----- Given information -----

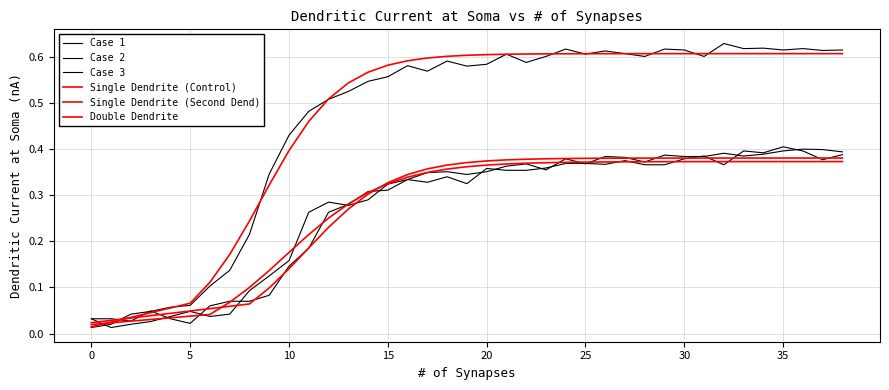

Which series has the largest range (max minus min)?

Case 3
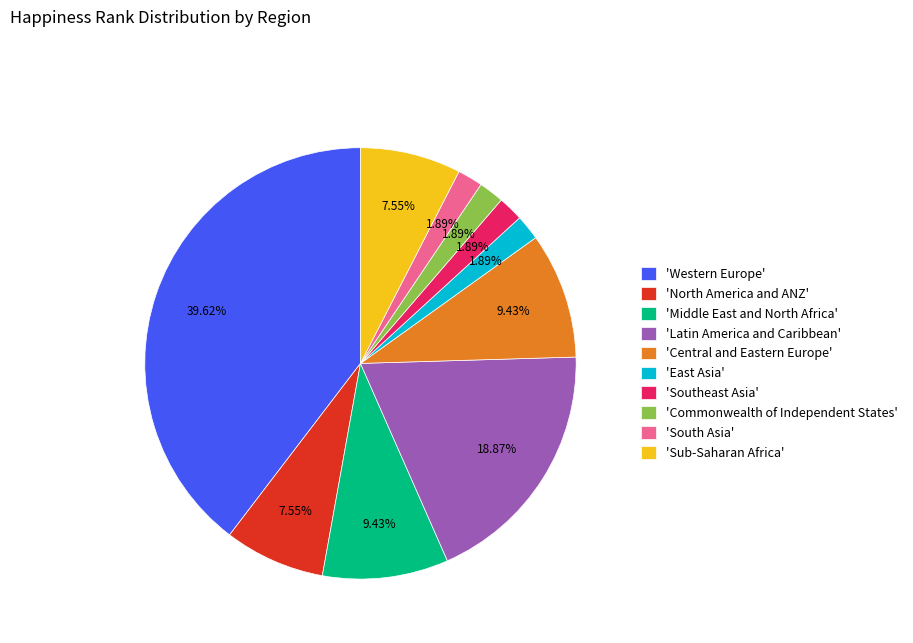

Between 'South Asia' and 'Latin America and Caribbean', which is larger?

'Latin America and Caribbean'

-----

:: Task to complete ::
Put the lines of the items above into a Markdown table with the columns Row and Content, one numbered row per line. Leave out the blank lines and the pictures.

:: Exercise solution ::
| Row | Content |
|---|---|
| 1 | Which series has the largest range (max minus min)? |
| 2 | Case 3 |
| 3 | Between 'South Asia' and 'Latin America and Caribbean', which is larger? |
| 4 | 'Latin America and Caribbean' |